Bernoulli Distribution

Definition

Core Statement

The Bernoulli Distribution is the simplest discrete probability distribution. It models a single trial with exactly two possible outcomes: Success ( $k = 1$ ) with probability $p$ , and Failure ( $k = 0$ ) with probability $q = 1 - p$ .

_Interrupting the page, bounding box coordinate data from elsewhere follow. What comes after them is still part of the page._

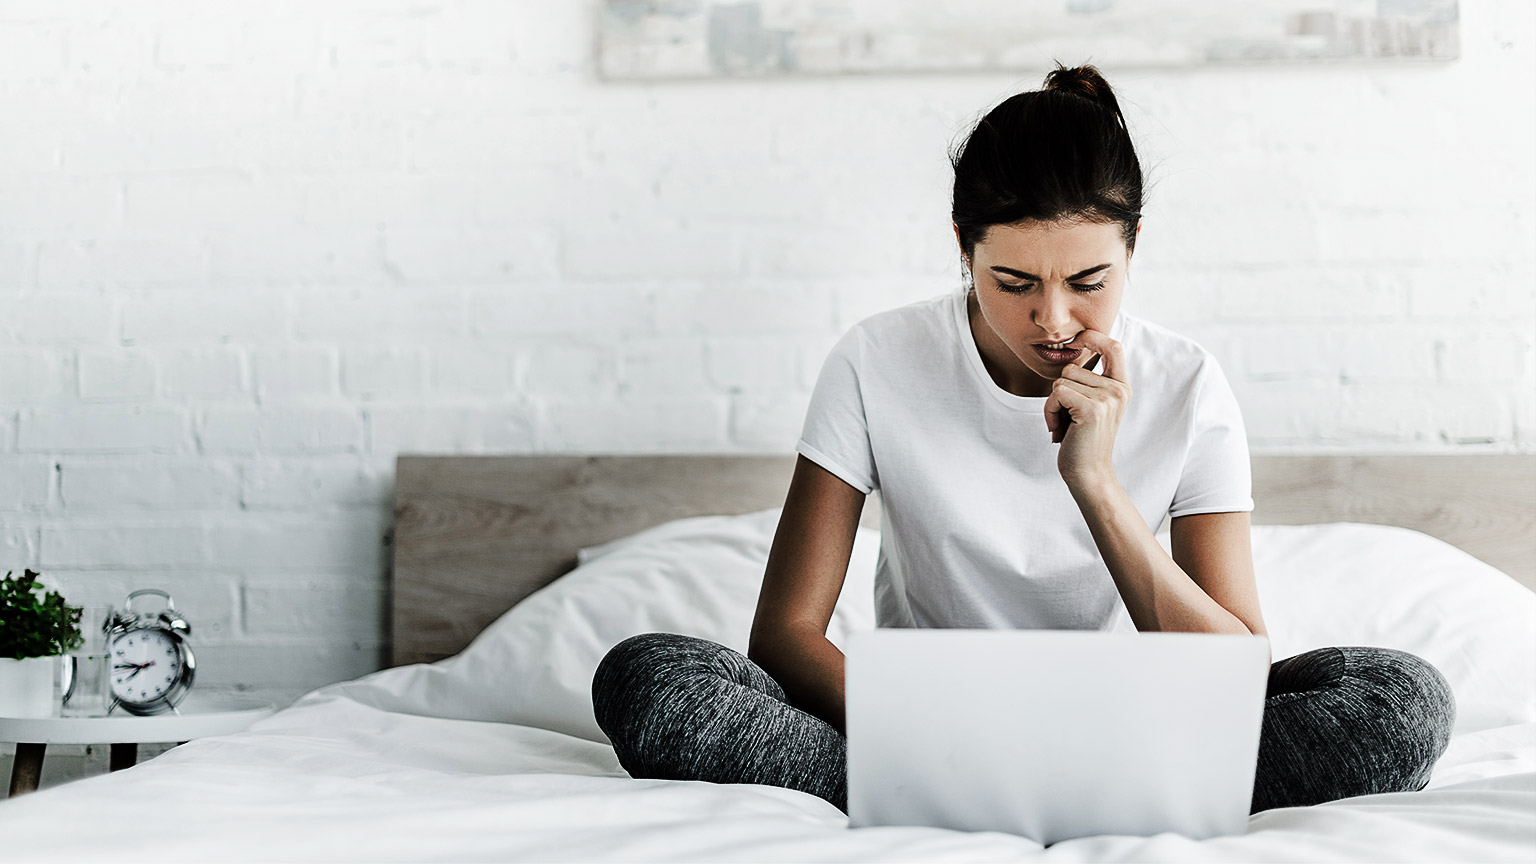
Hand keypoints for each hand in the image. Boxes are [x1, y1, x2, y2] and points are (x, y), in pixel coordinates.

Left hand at [1042, 329, 1130, 488]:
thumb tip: (1074, 347)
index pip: (1113, 345)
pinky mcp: (1092, 409)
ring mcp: (1107, 398)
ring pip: (1061, 381)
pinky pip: (1057, 393)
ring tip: (1066, 423)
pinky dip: (1050, 411)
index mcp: (1121, 386)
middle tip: (1068, 416)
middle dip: (1060, 391)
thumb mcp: (1092, 404)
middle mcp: (1118, 390)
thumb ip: (1089, 380)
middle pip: (1072, 367)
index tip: (1076, 341)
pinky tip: (1059, 428)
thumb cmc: (1083, 439)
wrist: (1089, 473)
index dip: (1093, 337)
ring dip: (1053, 403)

P (X = k) = p^{k} (1 - p)^{1 - k} for k \in {0, 1}

Purpose

Building Block: It is the fundamental atom of probability.
- $n$ Bernoulli trials $\to$ Binomial Distribution.
- Trials until success $\to$ Geometric Distribution.
Binary Classification: Modeling Yes/No outcomes (Logistic Regression).

Key Moments

Statistic	Formula	Intuition
Mean ( $E [X]$ )	$p$	If $p = 0.8$ , average outcome represents 80% success.
Variance ( $σ^{2}$ )	$p (1 - p)$	Max variance at $p = 0.5$ (Most uncertainty). Min variance at $p = 0$ or $p = 1$ (Certainty).

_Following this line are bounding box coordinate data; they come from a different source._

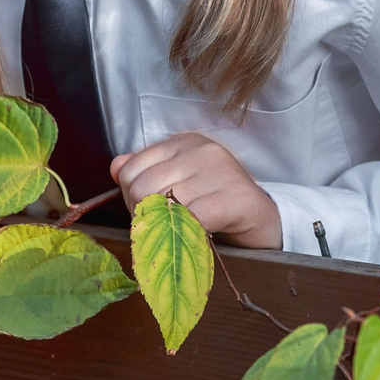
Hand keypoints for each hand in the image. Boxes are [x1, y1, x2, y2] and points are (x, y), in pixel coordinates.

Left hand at [111, 133, 282, 249]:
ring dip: (167, 228)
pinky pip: (193, 219)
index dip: (131, 198)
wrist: (264, 220)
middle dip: (145, 216)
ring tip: (181, 232)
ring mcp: (220, 170)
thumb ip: (147, 171)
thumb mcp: (180, 181)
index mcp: (183, 142)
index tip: (149, 213)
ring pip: (164, 204)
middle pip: (142, 187)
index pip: (131, 169)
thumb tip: (116, 167)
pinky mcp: (235, 197)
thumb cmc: (216, 202)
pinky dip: (188, 234)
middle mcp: (201, 149)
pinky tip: (198, 236)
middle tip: (164, 228)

Worked Example: Weighted Coin

Problem

A weighted coin lands Heads (1) 70% of the time ( $p = 0.7$ ).

1. Probability of Heads: $0.7$ .
2. Variance:

σ^{2} = 0.7 \times (1 - 0.7) = 0.7 \times 0.3 = 0.21

Contrast: If fair coin ( $p = 0.5$ ): $σ^{2} = 0.5 \times 0.5 = 0.25$ . (Fair coin is more unpredictable).

Assumptions

Binary Outcome: Exactly 0 or 1. No "Edge" or "Maybe".
Single Trial: Only happens once.

Python Implementation

from scipy.stats import bernoulli
import matplotlib.pyplot as plt

p = 0.3
rv = bernoulli(p)

# Moments
mean, var = rv.stats(moments='mv')
print(f"Mean: {mean}, Variance: {var}")

# PMF
print(f"Prob of Success: {rv.pmf(1)}")
print(f"Prob of Failure: {rv.pmf(0)}")

Binomial Distribution - Sum of $n$ Bernoullis.
Logistic Regression - Modeling outcomes using Bernoulli likelihood.
Categorical Distribution - Generalization to >2 outcomes (Dice role).